Kinnel led various attempts at offering more services related to intellectual property. The firm now monitors and manages nearly 150 trademarks and service marks in 10 countries.

“This new practice area has increased FOS’s client base, added to firm revenues and bolstered its profitability,” Slomowitz said. “All of this is due to Laurna’s curiosity, drive, determination and motivation.”

As for working with clients on intellectual-property rights, Kinnel said that, in today’s market, “branding is so important and many of our clients have worked years on building up their name and brand, and those are intangible assets that need to be protected.”

When Kinnel first joined the firm, she devoted much of her time to family law. Then a business attorney moved on and left behind a space that she eventually stepped into.

“I think it’s important to be agile, and I ended up loving the corporate work,” she said.

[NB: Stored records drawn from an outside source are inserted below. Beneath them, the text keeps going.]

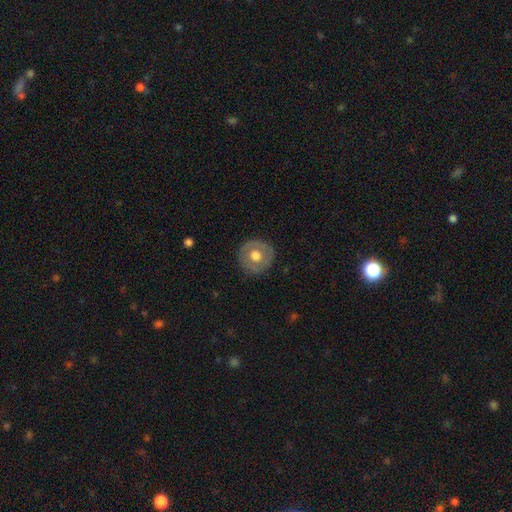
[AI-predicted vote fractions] Overall: smooth (53%; featured or disk 41%). How rounded: round (93%). Merging: none (86%).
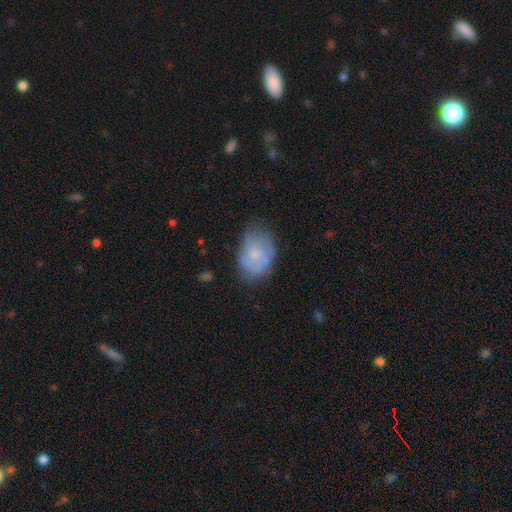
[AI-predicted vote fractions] featured or disk 48%, smooth 44%, star or artifact 8%. Down the decision tree: merging — none (54%).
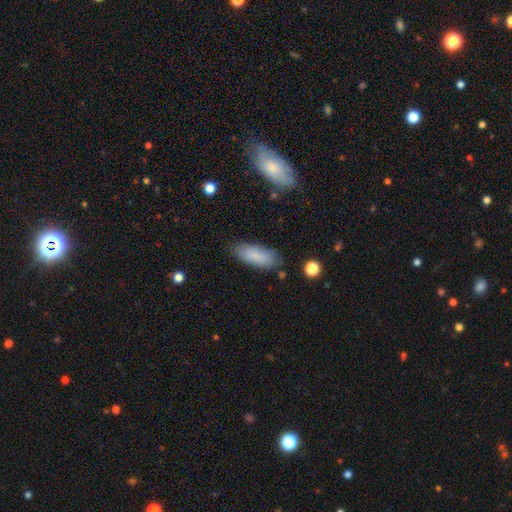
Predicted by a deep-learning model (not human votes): Q: Smooth or featured?
A: smooth (85%); runner-up: featured or disk (9%)
Q: How rounded?
A: in between (72%); runner-up: cigar-shaped (26%)
Q: Merging?
A: none (80%); runner-up: minor disturbance (14%)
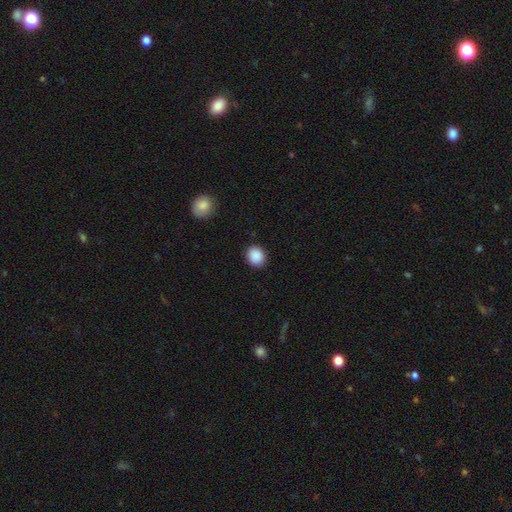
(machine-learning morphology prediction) type=smooth (90%); roundness=round (74%); merging=none (90%).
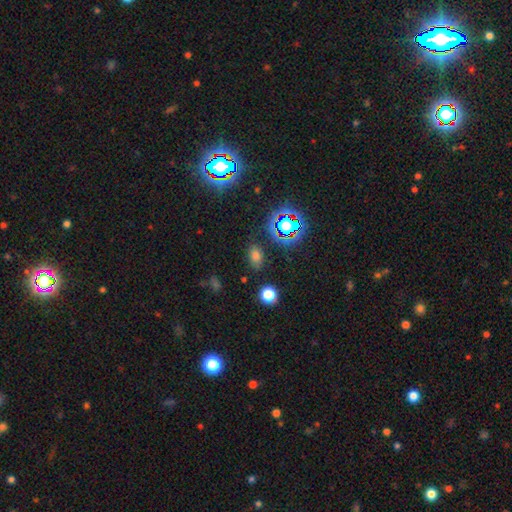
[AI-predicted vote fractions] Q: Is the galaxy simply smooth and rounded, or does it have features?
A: smooth — 63%.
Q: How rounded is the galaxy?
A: in between — 78%.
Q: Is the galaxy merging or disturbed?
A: none — 81%.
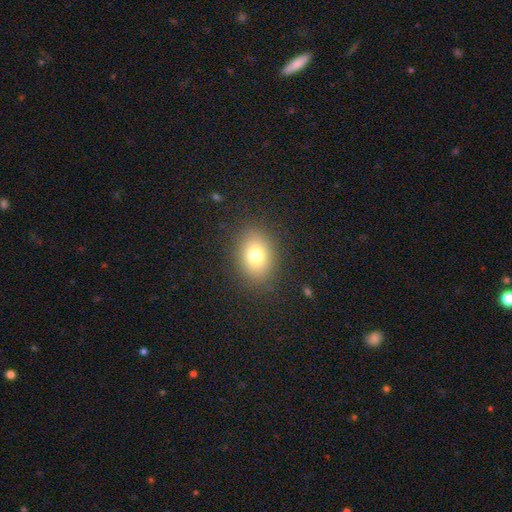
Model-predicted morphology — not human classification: Smooth or featured: smooth — 76% (star or artifact — 13%)
How rounded: in between — 65% (round — 34%)
Merging: none — 86% (minor disturbance — 9%)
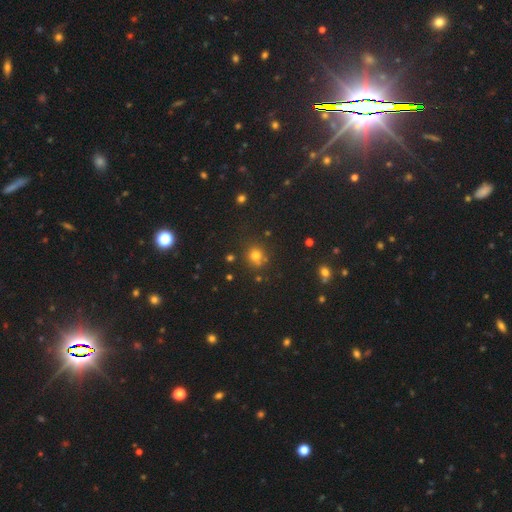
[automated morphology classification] A smooth galaxy with no disk features (72%) that is round (86%).

Vote fractions:
- Smooth or featured? smooth: 72% / star or artifact: 20% / featured or disk: 7%
- How rounded? round: 86% / in between: 13% / cigar-shaped: 1%
- Merging? none: 75% / minor disturbance: 12% / merger: 9% / major disturbance: 4%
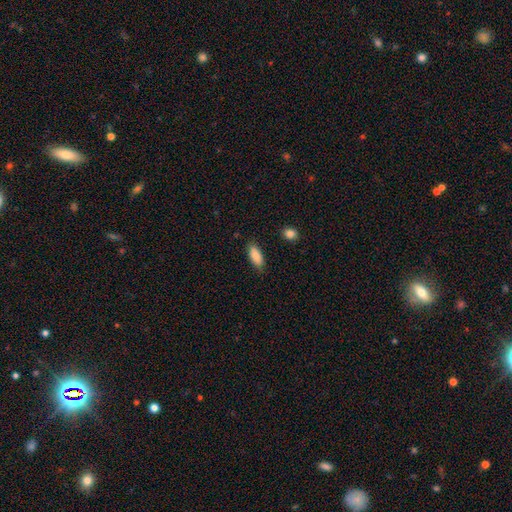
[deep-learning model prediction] Smooth or featured? Predicted: smooth (p=0.84). How rounded? Predicted: in between (p=0.84). Merging? Predicted: none (p=0.83).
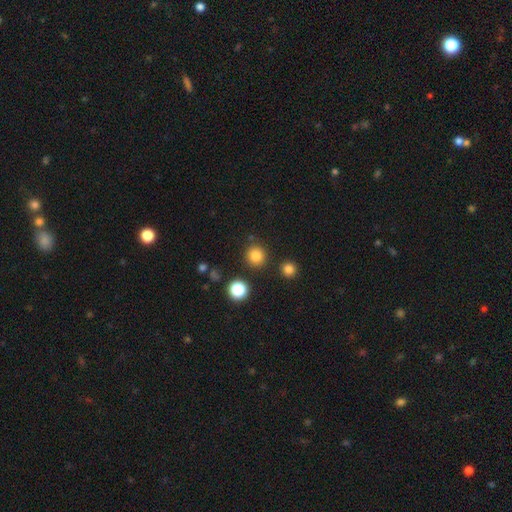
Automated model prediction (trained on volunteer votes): The model was most divided on "smooth or featured": smooth: 83%, star or artifact: 13%, featured or disk: 4%. More confident: how rounded — round (92%); merging — none (87%).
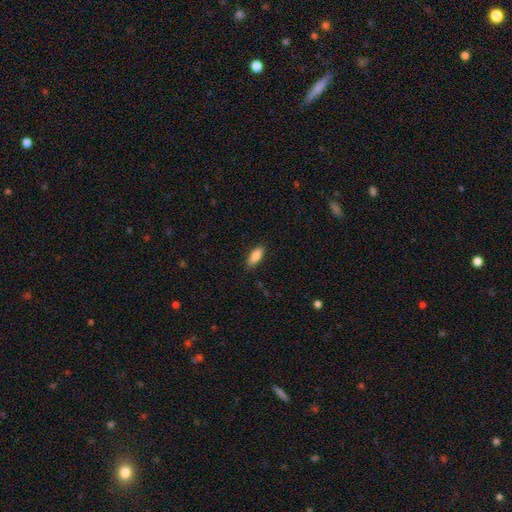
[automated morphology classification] Smooth or featured?
  - smooth: 86% *
  - featured or disk: 8%
  - star or artifact: 7%
How rounded?
  - in between: 77% *
  - cigar-shaped: 21%
  - round: 2%
Merging?
  - none: 86% *
  - minor disturbance: 10%
  - major disturbance: 2%
  - merger: 1%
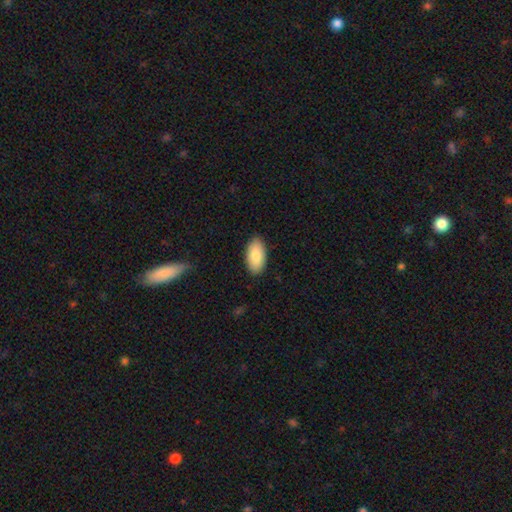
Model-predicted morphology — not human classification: The model was most divided on "smooth or featured": smooth: 86%, featured or disk: 8%, star or artifact: 6%. More confident: how rounded — in between (95%); merging — none (88%).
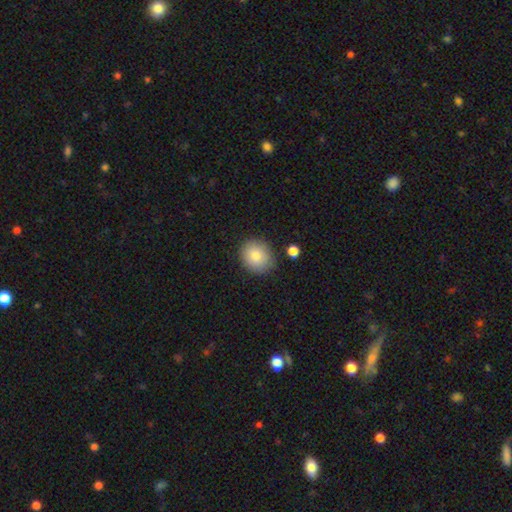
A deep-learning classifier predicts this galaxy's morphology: Smooth or featured: smooth — 84% (star or artifact — 8%)
How rounded: round — 72% (in between — 27%)
Merging: none — 83% (minor disturbance — 12%)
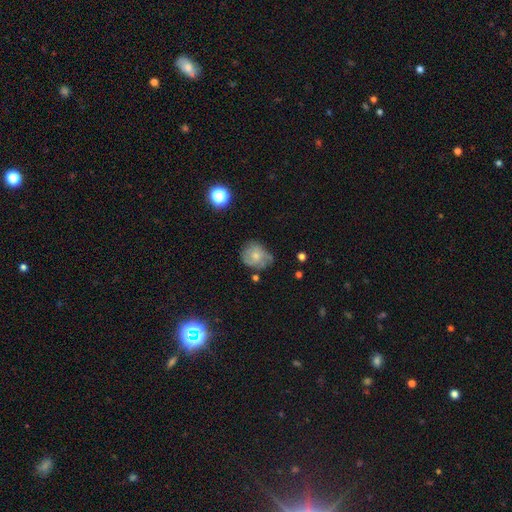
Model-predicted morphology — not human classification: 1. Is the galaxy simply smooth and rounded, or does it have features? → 49% smooth, 41% featured or disk, 10% star or artifact.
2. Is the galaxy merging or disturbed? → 50% none, 33% minor disturbance, 13% major disturbance, 4% merger.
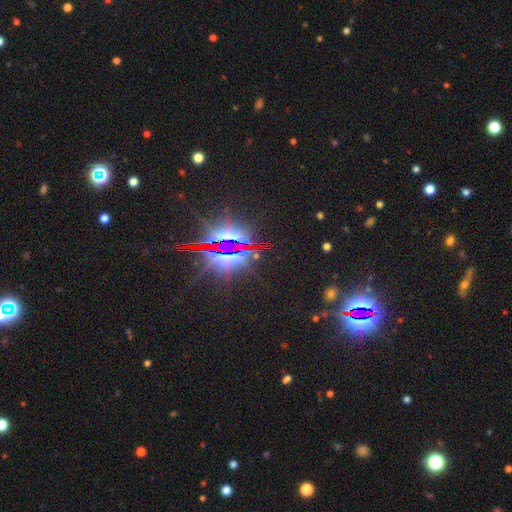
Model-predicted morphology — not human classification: A star or artifact, not a galaxy (86%).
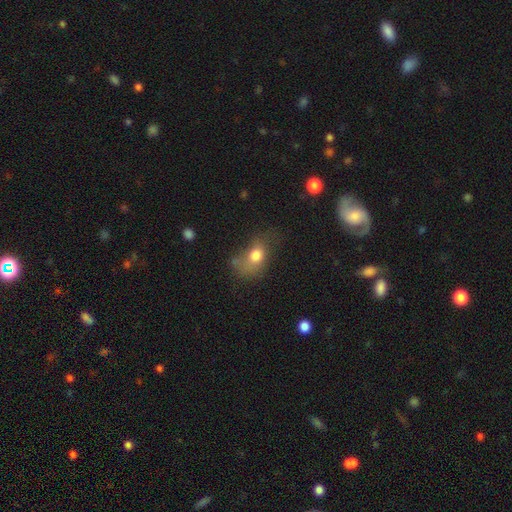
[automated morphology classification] Smooth or featured? smooth (72%)
How rounded? in between (70%)
Merging? major disturbance (33%)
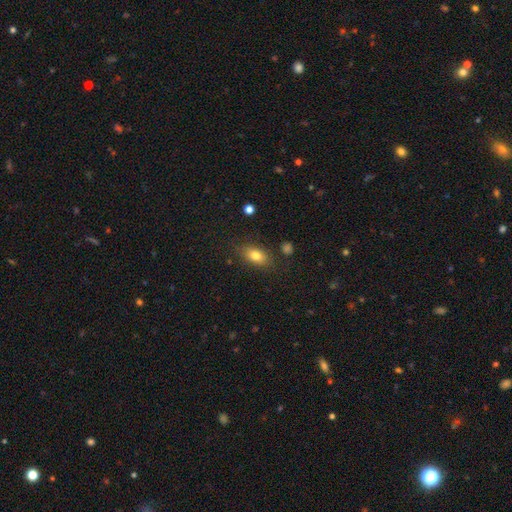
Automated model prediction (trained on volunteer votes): smooth-or-featured: smooth: 79% | featured or disk: 11% | star or artifact: 9%
  how-rounded: in between: 84% | round: 12% | cigar-shaped: 4%
  merging: none: 80% | minor disturbance: 14% | major disturbance: 4% | merger: 2%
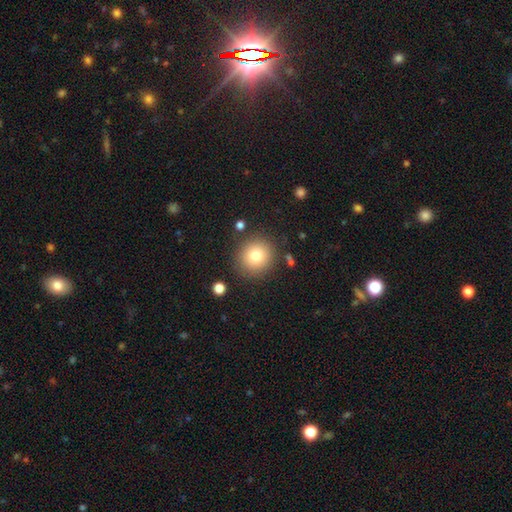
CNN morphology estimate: Overall: smooth (79%). How rounded: round (91%). Merging: none (85%).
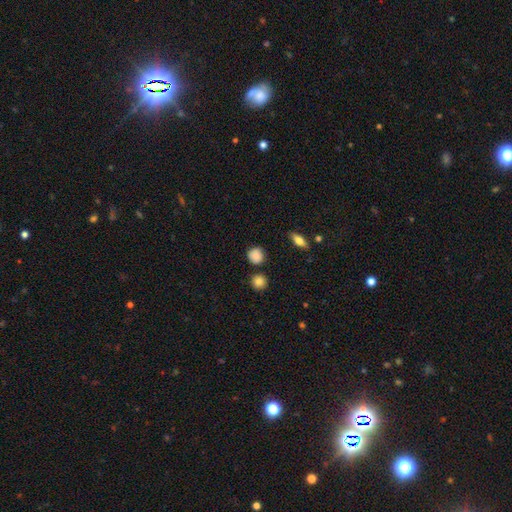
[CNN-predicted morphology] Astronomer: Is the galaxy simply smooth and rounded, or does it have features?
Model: smooth — 84%.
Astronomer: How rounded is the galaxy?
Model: round — 87%.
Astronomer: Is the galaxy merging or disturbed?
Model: none — 80%.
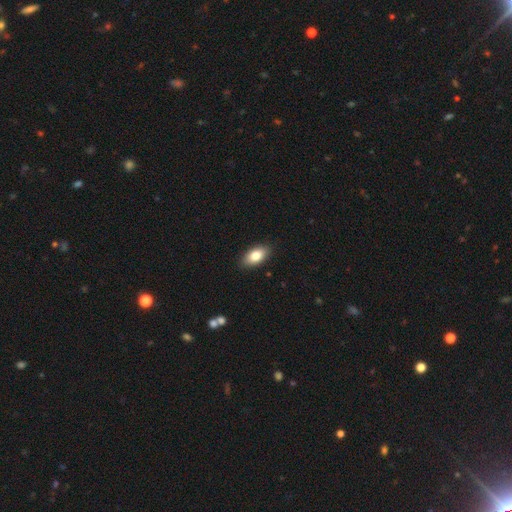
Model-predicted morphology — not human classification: Smooth or featured? smooth (82%)
How rounded? in between (92%)
Merging? none (89%)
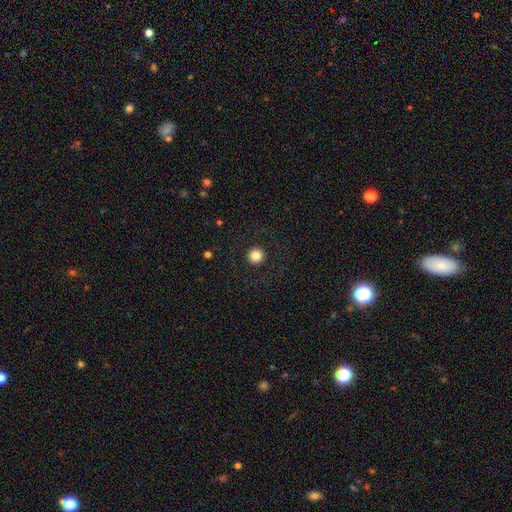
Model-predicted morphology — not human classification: smooth_or_featured: smooth (p=0.83) [alt: star or artifact p=0.11]
how_rounded: round (p=0.96) [alt: in between p=0.03]
merging: none (p=0.92) [alt: minor disturbance p=0.04]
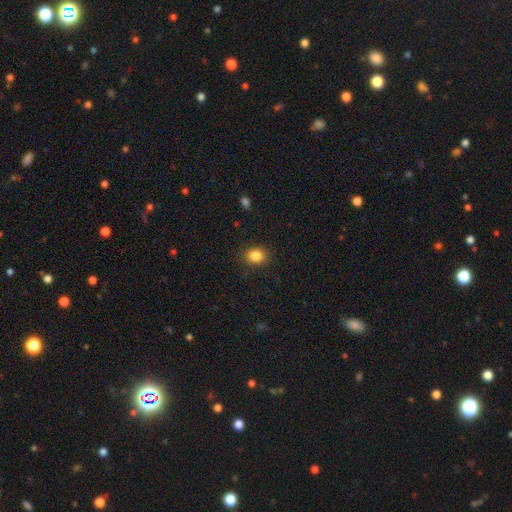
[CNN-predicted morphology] smooth_or_featured: smooth (p=0.84) [alt: star or artifact p=0.10]
how_rounded: round (p=0.53) [alt: in between p=0.47]
merging: none (p=0.88) [alt: minor disturbance p=0.09]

Although Kinnel is only six years out of law school, she has already taken other attorneys at Fox, O’Neill and Shannon under her wing. She also serves as secretary of the Milwaukee Young Lawyers Association.

“I’ve benefitted from other people lending an ear to me,” she said. “It’s important to have someone who is smarter and more experienced that you can talk to when you’ve had a particularly hard day or difficult case. I’m always willing to listen.”

The ability to listen also comes in handy in her volunteer work at the House of Peace’s Volunteer Legal Clinic.

“It’s a great feeling to give people in need, especially if they are potentially facing a legal problem, some peace of mind by answering their questions,” she said.